Without a safe disposal system for waste, illness and infection is common in the village, especially among children. At Mertarvik, all homes will eventually be connected to a central sewage system. In the meantime, the crude buckets will be replaced by toilets that separate solid and liquid waste. They will include a ventilation system to reduce airborne contaminants in homes, where black mold is also common.
"No more honey buckets," said one man, flashing a wide grin to cheers.
‘Getting water from the spring’
It takes just a few minutes to fly to Mertarvik, whose name in Yup’ik roughly translates as "getting water from the spring."
The ease in finding suitable drinking water was but one factor that set the site apart from five other locations that were studied. Located on nearby Nelson Island, Mertarvik sits well above the coast on a sloping hill that rises several hundred feet.
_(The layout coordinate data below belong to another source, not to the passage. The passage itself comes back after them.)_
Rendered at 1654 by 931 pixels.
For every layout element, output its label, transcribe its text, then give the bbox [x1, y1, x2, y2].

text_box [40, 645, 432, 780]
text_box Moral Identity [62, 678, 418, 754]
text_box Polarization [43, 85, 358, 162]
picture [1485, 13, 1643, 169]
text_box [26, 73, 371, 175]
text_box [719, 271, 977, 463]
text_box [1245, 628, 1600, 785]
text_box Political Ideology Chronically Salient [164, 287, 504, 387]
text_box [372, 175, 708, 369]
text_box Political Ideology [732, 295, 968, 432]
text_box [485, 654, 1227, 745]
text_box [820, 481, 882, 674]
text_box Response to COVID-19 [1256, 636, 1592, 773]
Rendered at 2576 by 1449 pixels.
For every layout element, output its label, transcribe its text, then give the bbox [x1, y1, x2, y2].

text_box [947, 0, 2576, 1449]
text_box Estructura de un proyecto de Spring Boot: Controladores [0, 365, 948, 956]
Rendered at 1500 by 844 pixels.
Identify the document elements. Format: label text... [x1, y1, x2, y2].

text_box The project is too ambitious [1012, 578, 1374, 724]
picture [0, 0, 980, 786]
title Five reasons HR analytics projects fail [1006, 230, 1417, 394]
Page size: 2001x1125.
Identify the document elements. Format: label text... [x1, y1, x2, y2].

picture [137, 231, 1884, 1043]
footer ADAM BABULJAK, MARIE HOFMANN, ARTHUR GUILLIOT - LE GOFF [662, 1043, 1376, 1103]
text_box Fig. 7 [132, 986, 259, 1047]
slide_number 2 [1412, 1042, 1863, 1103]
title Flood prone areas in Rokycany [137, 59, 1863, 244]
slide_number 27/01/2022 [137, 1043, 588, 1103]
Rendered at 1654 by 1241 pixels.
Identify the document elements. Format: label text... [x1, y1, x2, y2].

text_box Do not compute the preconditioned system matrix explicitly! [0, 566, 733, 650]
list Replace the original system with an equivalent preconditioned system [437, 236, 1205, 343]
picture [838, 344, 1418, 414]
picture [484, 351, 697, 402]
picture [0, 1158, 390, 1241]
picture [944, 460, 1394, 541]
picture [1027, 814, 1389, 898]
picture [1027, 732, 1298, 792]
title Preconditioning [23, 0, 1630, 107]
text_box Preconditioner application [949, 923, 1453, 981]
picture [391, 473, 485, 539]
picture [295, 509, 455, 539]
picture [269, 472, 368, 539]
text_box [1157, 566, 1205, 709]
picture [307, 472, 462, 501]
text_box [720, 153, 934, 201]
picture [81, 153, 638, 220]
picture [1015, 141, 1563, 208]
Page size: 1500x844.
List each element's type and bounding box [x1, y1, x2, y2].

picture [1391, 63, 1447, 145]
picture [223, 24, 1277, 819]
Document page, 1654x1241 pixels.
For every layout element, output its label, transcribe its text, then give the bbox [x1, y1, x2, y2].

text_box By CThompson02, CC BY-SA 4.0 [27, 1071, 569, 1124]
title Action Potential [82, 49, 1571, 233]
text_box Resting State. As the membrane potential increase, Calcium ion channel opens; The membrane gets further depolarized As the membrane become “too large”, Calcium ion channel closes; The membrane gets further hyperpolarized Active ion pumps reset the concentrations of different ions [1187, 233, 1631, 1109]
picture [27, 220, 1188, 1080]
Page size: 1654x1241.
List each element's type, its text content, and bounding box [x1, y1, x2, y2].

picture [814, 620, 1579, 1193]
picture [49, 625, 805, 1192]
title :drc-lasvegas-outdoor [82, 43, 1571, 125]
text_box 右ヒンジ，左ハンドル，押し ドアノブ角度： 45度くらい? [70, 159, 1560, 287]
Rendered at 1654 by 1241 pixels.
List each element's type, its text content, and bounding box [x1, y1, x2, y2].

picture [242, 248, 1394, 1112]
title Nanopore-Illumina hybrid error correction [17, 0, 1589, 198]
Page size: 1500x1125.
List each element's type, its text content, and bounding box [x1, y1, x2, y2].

It boasts a solid bedrock foundation and is more shielded from tidal activity than Newtok, lowering the risks from storm surges that are expected to worsen as the planet warms.
After landing on a gravel road that currently doubles as a landing strip, commanders from the Department of Defense’s Innovative Readiness Training greeted Murkowski. They’ve been working for a decade to help build the new village.
It’s an in-kind donation that benefits the military by providing crucial training in building in harsh and remote conditions. Last month, several dozen soldiers from across the country frantically prepared for the Oct. 15 move-in of roughly 130 Newtok residents. Housed in temporary military barracks, one soldier from Houston told E&E News that it was a fun and rewarding assignment to spend the summer in remote Alaska.
Still to be completed: the interiors of 21 homes, and running water and sewer for the temporary school that will be housed in the gleaming new community center. The new power plant will arrive later this month. Also under construction is a "washeteria" — or communal laundering facility common in Alaska Native villages — as well as a water treatment facility and a health clinic.
The contrast between the dilapidation at Newtok and the new construction at Mertarvik is striking. While Newtok’s buildings are decades-old, the housing at Mertarvik incorporates highly efficient designs from the Cold Climate Housing Research Center in Fairbanks, which designs structures for the harsh Alaska climate (Greenwire, Sept. 9, 2016).
Every home will have reliable power and eventually flushing toilets — a rare luxury in rural Alaska. Despite the workload, the commanders assured Murkowski everything would be ready when Newtok’s residents begin arriving.
As the small plane took off to return to Bethel, Murkowski recounted her efforts and those of the late Sen. Ted Stevens (R-Alaska) to transfer the land for Mertarvik from the Fish and Wildlife Service to the inhabitants of Newtok.
The bill, signed into law by President George W. Bush in 2003, was Murkowski’s first legislation enacted as a senator. A copy of it hangs in the general store in Newtok, along with photos of the Alaska delegation.
"It’s been an uphill fight," she said of Newtok’s quest for relocation. "And there’s 30 more villages."